◆ EXCERPTED PASSAGE ◆
--- START ---
Content » Vol 45, Issue 4

Original report

Effectiveness of an interactive virtual telerehabilitation system in patients after total knee arthoplasty: A randomized controlled trial

Mercè Piqueras, PT1,2, Ester Marco, MD1,2, Maria Coll, PT1,2, Ferran Escalada, MD1,2, Alex Ballester, PT1,2, Carme Cinca, PT1,2, Roser Belmonte, MD1,2 and Josep M. Muniesa, MD1,2

From the 1Physical Medicine and Rehabilitation, Parc de Salut Mar and 2Universitat Autònoma de Barcelona, Barcelona, Spain

OBJECTIVE: To compare the effectiveness of a new interactive virtual telerehabilitation system and a conventional programme following total knee arthroplasty.

DESIGN: Randomized, controlled, single-blind clinical trial.

PARTICIPANTS: A total of 142 total knee arthroplasty patients.

METHODS: Participants were randomly assigned to receive either: (i) conventional out-patient physical therapy; or (ii) interactive virtual telerehabilitation system. The main outcome was function assessed with active range of knee movement. Other variables, such as muscle strength, walk speed, pain and the Western Ontario and McMaster Universities Osteoarthritis Index, were also collected. Comparisons were made on the basis of data collected routinely before surgery, at the end of the rehabilitation programme, and at 3 months follow-up. Quantitative variables were compared by Mann-Whitney U test. The agreed alpha risk for all hypothesis testing was 0.05.

RESULTS: Baseline characteristics between groups were comparable. All participants improved after the 2-week intervention on all outcome variables (p < 0.05). Patients in the interactive virtual telerehabilitation group achieved improvements in the functional variables similar to those achieved in the conventional therapy group.

CONCLUSION: A 2-week interactive virtual telerehabilitation programme is at least as effective as conventional therapy. Telerehabilitation is a promising alternative to traditional face-to-face therapies after discharge from total knee arthroplasty, especially for those patients who have difficulty with transportation to rehabilitation centres.

Key words: telemedicine; rehabilitation; telerehabilitation; arthroplasty; knee.

J Rehabil Med 2013; 45: 392–396

Correspondence address: Mercè Piqueras, Physical Medicine and Rehabilitation, Parc de Salut Mar, 08024 Barcelona, Spain. E-mail: 87615@hospitaldelmar.cat

INTRODUCTION

Total knee arthroplasty (TKA) is an effective surgical procedure that improves the quality of life of patients with severe knee osteoarthritis by increasing functional capacity and reducing pain (1). As evidence of its importance, TKA and hip arthroplasty are the most frequent surgical procedures related to hospital admissions in Catalonia, with 22,994 TKA completed in 2010 (2).

Rehabilitation helps to optimize functional results, enhancing the clinical and social benefits of the surgery (3). The volume of healthcare activity these procedures represent, the resources they consume and the growing demand for improved efficacy and efficiency in healthcare delivery are all justification for measures to decrease their economic impact (4). As a result, health systems are engaged in a general process of technological transformation and momentum for the development of “eHealth” initiatives (5). This constitutes a strategic factor for all health services and therefore society as a whole.
--- END ---
◆ PROBLEM REQUIREMENTS ◆
Answer these from the telerehabilitation report:
(a) How many total knee arthroplasty patients took part in the trial?
(b) How long did the intervention last?
(c) How many total knee arthroplasties were completed in Catalonia in 2010?

◆ ENTRIES PROVIDED ◆
--- START ---
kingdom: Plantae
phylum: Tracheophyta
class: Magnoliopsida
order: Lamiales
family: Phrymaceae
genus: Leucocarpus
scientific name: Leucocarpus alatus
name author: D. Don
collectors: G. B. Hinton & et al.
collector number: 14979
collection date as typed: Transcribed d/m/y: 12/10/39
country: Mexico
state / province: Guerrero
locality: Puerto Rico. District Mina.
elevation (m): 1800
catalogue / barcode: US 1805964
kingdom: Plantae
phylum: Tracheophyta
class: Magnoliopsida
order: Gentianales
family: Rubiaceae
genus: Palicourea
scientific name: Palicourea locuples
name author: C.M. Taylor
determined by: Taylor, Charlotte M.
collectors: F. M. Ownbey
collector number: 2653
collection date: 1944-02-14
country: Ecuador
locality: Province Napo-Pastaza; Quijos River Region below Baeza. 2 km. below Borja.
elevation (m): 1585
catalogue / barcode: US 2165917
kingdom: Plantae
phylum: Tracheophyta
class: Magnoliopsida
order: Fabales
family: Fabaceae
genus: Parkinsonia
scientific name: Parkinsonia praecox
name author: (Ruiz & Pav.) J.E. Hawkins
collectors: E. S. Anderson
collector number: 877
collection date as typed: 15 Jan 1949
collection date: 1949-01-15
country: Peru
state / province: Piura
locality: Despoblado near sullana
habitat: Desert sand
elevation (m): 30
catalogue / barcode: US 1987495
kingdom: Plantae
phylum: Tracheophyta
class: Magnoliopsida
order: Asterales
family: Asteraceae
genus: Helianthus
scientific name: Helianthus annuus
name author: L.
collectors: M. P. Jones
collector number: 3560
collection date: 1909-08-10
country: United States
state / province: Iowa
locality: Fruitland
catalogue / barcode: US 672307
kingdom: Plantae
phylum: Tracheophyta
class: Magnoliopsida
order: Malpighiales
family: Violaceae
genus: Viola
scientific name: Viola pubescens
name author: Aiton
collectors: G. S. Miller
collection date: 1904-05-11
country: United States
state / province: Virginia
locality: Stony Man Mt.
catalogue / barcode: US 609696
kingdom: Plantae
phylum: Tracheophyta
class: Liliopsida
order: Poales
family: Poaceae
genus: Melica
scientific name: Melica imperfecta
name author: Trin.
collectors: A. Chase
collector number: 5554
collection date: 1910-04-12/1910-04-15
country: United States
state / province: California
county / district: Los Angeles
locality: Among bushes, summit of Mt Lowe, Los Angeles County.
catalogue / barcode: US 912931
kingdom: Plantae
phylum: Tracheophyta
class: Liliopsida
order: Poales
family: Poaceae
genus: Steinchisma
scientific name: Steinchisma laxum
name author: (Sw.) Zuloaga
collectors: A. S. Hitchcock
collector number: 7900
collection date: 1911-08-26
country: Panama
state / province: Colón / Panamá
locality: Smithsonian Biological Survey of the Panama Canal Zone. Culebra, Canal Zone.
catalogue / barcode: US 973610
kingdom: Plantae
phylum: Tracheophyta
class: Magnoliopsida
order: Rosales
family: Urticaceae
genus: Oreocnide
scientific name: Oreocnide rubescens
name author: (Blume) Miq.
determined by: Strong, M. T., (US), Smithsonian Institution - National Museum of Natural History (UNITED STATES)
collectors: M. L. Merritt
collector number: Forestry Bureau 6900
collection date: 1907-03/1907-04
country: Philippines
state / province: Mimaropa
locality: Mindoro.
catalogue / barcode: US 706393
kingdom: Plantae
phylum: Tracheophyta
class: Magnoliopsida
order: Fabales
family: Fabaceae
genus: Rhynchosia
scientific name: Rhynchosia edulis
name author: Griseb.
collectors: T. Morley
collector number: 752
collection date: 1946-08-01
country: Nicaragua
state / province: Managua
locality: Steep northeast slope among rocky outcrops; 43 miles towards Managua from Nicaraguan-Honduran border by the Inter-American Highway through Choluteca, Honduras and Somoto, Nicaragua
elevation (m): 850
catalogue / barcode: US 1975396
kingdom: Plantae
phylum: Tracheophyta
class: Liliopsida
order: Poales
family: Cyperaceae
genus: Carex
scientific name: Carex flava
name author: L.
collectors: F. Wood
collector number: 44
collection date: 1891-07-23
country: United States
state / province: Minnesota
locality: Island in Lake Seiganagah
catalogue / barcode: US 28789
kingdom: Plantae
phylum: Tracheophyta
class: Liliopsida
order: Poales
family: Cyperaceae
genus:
--- END ---
◆ EXERCISE RESULT ◆
(a) 142
(b) 2 weeks
(c) 22,994